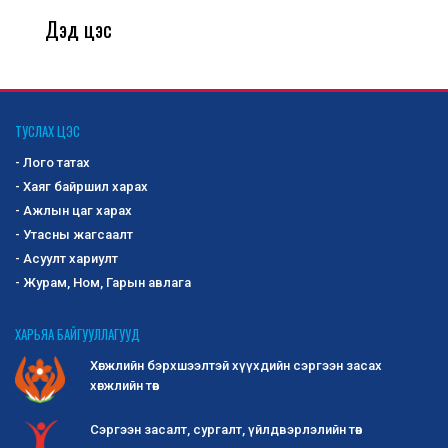
Дэд цэс
ТУСЛАХ ЦЭС
- Лого татах
- Хаяг байршил харах
- Ажлын цаг харах
- Утасны жагсаалт
- Асуулт хариулт
- Журам, Ном, Гарын авлага
ХАРЬЯА БАЙГУУЛЛАГУУД
Хөгжлийн бэрхшээлтэй хүүхдийн сэргээн засах
хөгжлийн төв
Сэргээн засалт, сургалт, үйлдвэрлэлийн төв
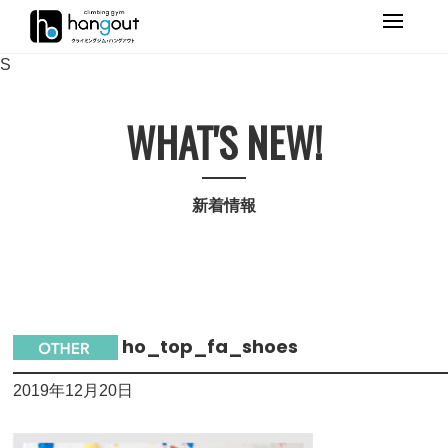
Primary
Menu
S
WHAT'S NEW!
新着情報
ho_top_fa_shoes
2019年12月20日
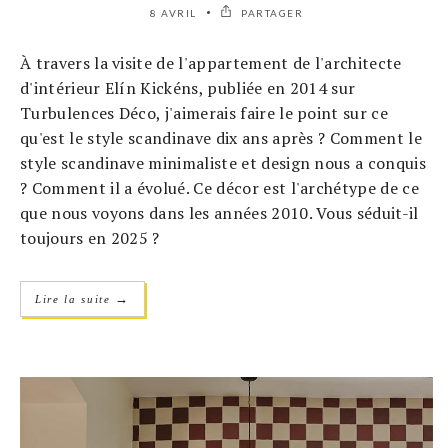
8 AVRIL
PARTAGER
À travers la visite de l'appartement de l'architecte
d'intérieur Elín Kickéns, publiée en 2014 sur
Turbulences Déco, j'aimerais faire le point sur ce
qu'est le style scandinave dix ans après ? Comment le
style scandinave minimaliste et design nous a conquis
? Comment il a évolué. Ce décor est l'archétype de ce
que nous voyons dans les années 2010. Vous séduit-il
toujours en 2025 ?
→
Lire la suite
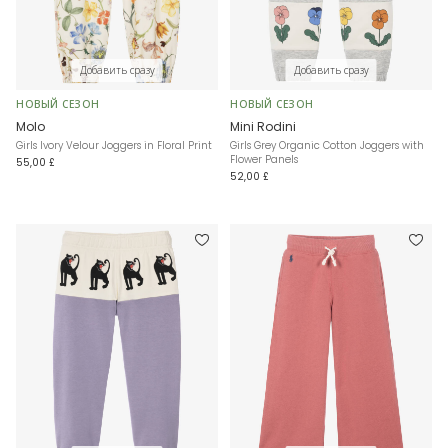
Добавить сразу
Добавить сразу
НОВЫЙ СЕЗОН
НОВЫЙ СЕЗОН
Molo
Mini Rodini
Girls Ivory Velour Joggers in Floral Print
Girls Grey Organic Cotton Joggers with
Flower Panels
55,00 £
52,00 £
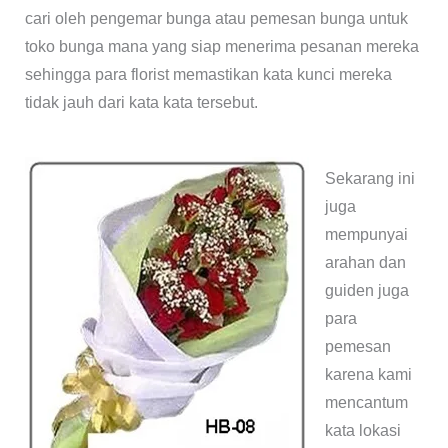
cari oleh pengemar bunga atau pemesan bunga untuk
toko bunga mana yang siap menerima pesanan mereka
sehingga para florist memastikan kata kunci mereka
tidak jauh dari kata kata tersebut.
Sekarang ini
juga
mempunyai
arahan dan
guiden juga
para
pemesan
karena kami
mencantum
kata lokasi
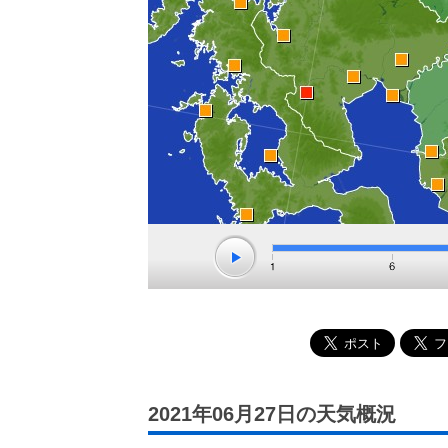
2021年06月27日の天気概況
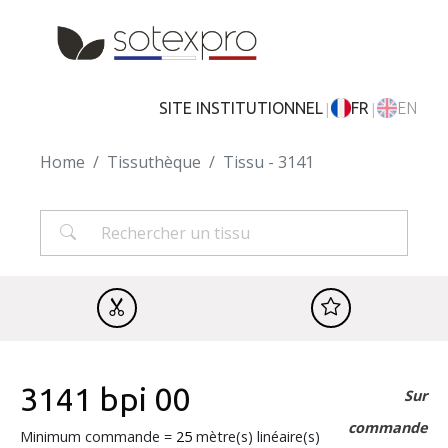
Skip to main content
|
|
SITE INSTITUTIONNEL
FR
EN
Home
Tissuthèque
Tissu - 3141
3141 bpi 00
Sur
commande
Minimum commande =
25
mètre(s) linéaire(s)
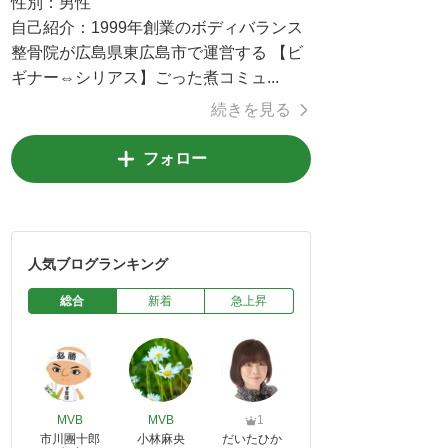
性別：
男性
自己紹介：
1999年創業のボディバランス
整骨院が広島県東広島市で運営する 【ビ
ギナー⇔シリアス】ごった煮コミュ...
続きを見る
フォロー
人気ブログランキング
総合
新着
急上昇
MVB
MVB
1
市川團十郎
小林麻央
だいたひか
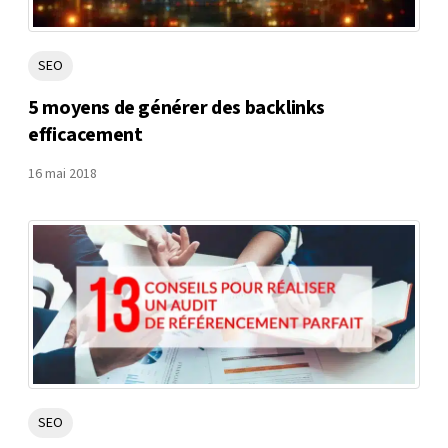
SEO
5 moyens de générer des backlinks
efficacement
16 mai 2018
SEO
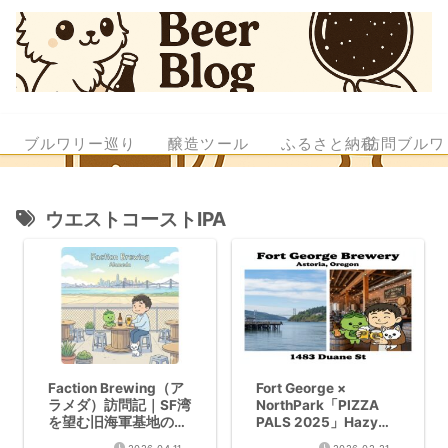
ブルワリー巡り
醸造ツール
ふるさと納税
訪問ブルワ
ウエストコーストIPA
Faction Brewing（ア
Fort George ×
ラメダ）訪問記｜SF湾
NorthPark「PIZZA
を望む旧海軍基地の
PALS 2025」Hazy
WCIPA聖地
IPA 7%コラボ缶レビュ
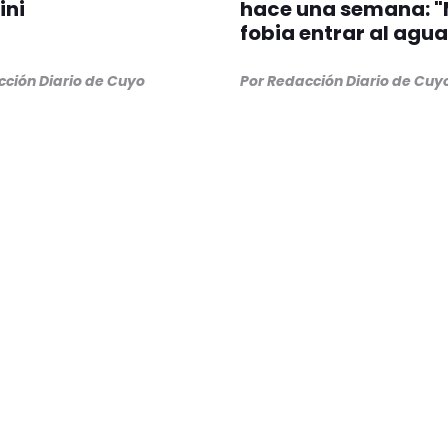
ini
hace una semana: "
fobia entrar al agua
cción Diario de Cuyo
Por Redacción Diario de Cuy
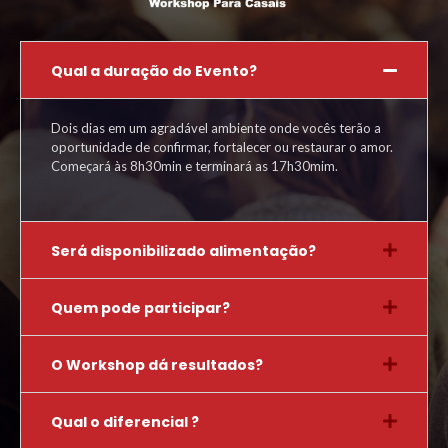
Qual a duração do Evento?
Dois dias em um agradável ambiente onde vocês terão a
oportunidade de confirmar, fortalecer ou restaurar o amor.
Começará às 8h30min e terminará as 17h30mim.
Será disponibilizado alimentação?
Quem pode participar?
O Workshop dá resultados?
Qual o diferencial ?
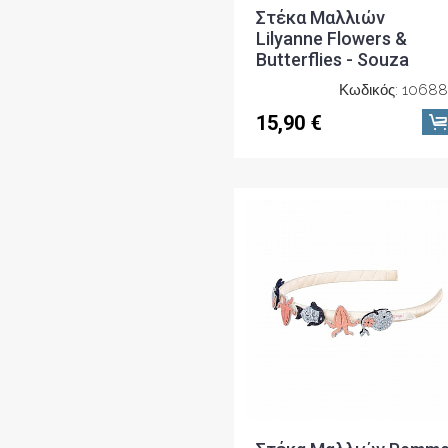
Στέκα Μαλλιών
Lilyanne Flowers &
Butterflies - Souza
Κωδικός: 10688
15,90 €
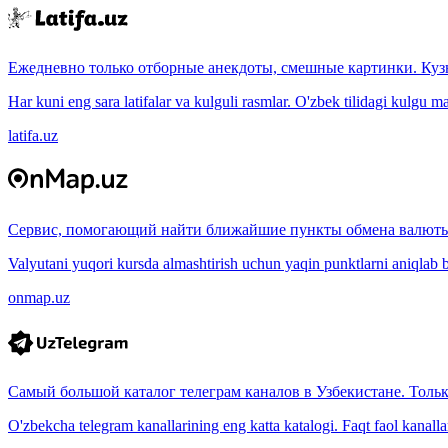
Ежедневно только отборные анекдоты, смешные картинки. Куз
Har kuni eng sara latifalar va kulguli rasmlar. O'zbek tilidagi kulgu m
latifa.uz
Сервис, помогающий найти ближайшие пункты обмена валюты
Valyutani yuqori kursda almashtirish uchun yaqin punktlarni aniqlab b
onmap.uz
Самый большой каталог телеграм каналов в Узбекистане. Толь
O'zbekcha telegram kanallarining eng katta katalogi. Faqt faol kanallar, 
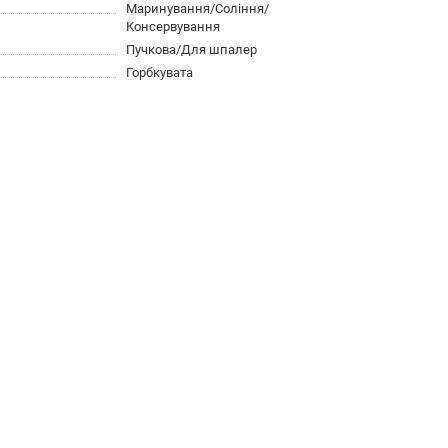
Маринування/Соління/
Консервування
Пучкова/Для шпалер
Горбкувата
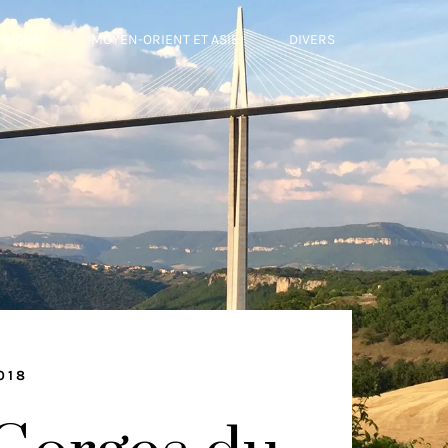
FRIQUE
MOYEN-ORIENT ET ASIE
DIVERS
018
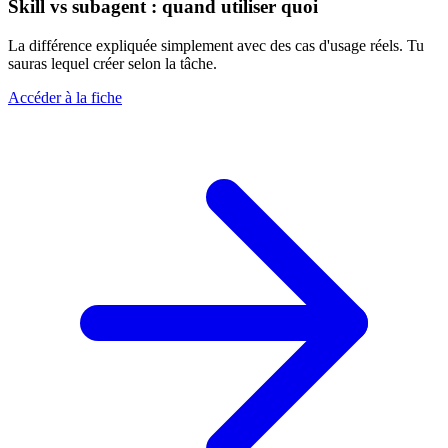
Skill vs subagent : quand utiliser quoi
La différence expliquée simplement avec des cas d'usage réels. Tu
sauras lequel créer selon la tâche.
Accéder à la fiche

—————

## EXERCISE BRIEF
Copy all of the lines above word for word, leaving the pictures out of your answer.

## WRITTEN ANSWER
Дэд цэс
ТУСЛАХ ЦЭС
- Лого татах
- Хаяг байршил харах
- Ажлын цаг харах
- Утасны жагсаалт
- Асуулт хариулт
- Журам, Ном, Гарын авлага
ХАРЬЯА БАЙГУУЛЛАГУУД
Хөгжлийн бэрхшээлтэй хүүхдийн сэргээн засах
хөгжлийн төв
Сэргээн засалт, сургалт, үйлдвэрлэлийн төв
Primary
Menu
S
WHAT'S NEW!
新着情報
ho_top_fa_shoes
2019年12月20日
8 AVRIL
PARTAGER
À travers la visite de l'appartement de l'architecte
d'intérieur Elín Kickéns, publiée en 2014 sur
Turbulences Déco, j'aimerais faire le point sur ce
qu'est le style scandinave dix ans après ? Comment le
style scandinave minimaliste et design nous a conquis
? Comment il a évolué. Ce décor est l'archétype de ce
que nous voyons dans les années 2010. Vous séduit-il
toujours en 2025 ?
→
Lire la suite
Добавить сразу
Добавить сразу
НОВЫЙ СЕЗОН
НОВЫЙ СЕЗОН
Molo
Mini Rodini
Girls Ivory Velour Joggers in Floral Print
Girls Grey Organic Cotton Joggers with
Flower Panels
55,00 £
52,00 £
cari oleh pengemar bunga atau pemesan bunga untuk
toko bunga mana yang siap menerima pesanan mereka
sehingga para florist memastikan kata kunci mereka
tidak jauh dari kata kata tersebut.
Sekarang ini
juga
mempunyai
arahan dan
guiden juga
para
pemesan
karena kami
mencantum
kata lokasi
2021年06月27日の天気概況
Skip to main content
|
|
SITE INSTITUTIONNEL
FR
EN
Home
Tissuthèque
Tissu - 3141
3141 bpi 00
Sur
commande
Minimum commande =
25
mètre(s) linéaire(s)
性別：
男性
自己紹介：
1999年創業のボディバランス
整骨院が広島県東広島市で運営する 【ビ
ギナー⇔シリアス】ごった煮コミュ...
続きを見る
フォロー
人気ブログランキング
総合
新着
急上昇
MVB
MVB
1
市川團十郎
小林麻央
だいたひか
SEO
5 moyens de générer des backlinks
efficacement
16 mai 2018
SEO
ブルワリー巡り
醸造ツール
ふるさと納税
訪問ブルワ
ウエストコーストIPA
Faction Brewing（ア
Fort George ×
ラメダ）訪問記｜SF湾
NorthPark「PIZZA
を望む旧海軍基地の
PALS 2025」Hazy
WCIPA聖地
IPA 7%コラボ缶レビュ
ini
hace una semana: "
fobia entrar al agua
cción Diario de Cuyo
Por Redacción Diario de Cuy
Qual a duração do Evento?
Dois dias em um agradável ambiente onde vocês terão a
oportunidade de confirmar, fortalecer ou restaurar o amor.
Começará às 8h30min e terminará as 17h30mim.
Será disponibilizado alimentação?
Quem pode participar?
O Workshop dá resultados?
Qual o diferencial ?
Στέκα Μαλλιών
Lilyanne Flowers &
Butterflies - Souza
Κωδικός: 10688
15,90 €
Ежедневно только отборные анекдоты, смешные картинки. Куз
Har kuni eng sara latifalar va kulguli rasmlar. O'zbek tilidagi kulgu m
latifa.uz
Сервис, помогающий найти ближайшие пункты обмена валюты
Valyutani yuqori kursda almashtirish uchun yaqin punktlarni aniqlab b
onmap.uz
Самый большой каталог телеграм каналов в Узбекистане. Толь
O'zbekcha telegram kanallarining eng katta katalogi. Faqt faol kanallar, 
Маринування/Соління/
Консервування
Пучкова/Для шпалер
Горбкувата
FRIQUE
MOYEN-ORIENT ET ASIE
DIVERS
018
Skill vs subagent : quand utiliser quoi
La différence expliquée simplement avec des cas d'usage réels. Tu
sauras lequel créer selon la tâche.
Accéder à la fiche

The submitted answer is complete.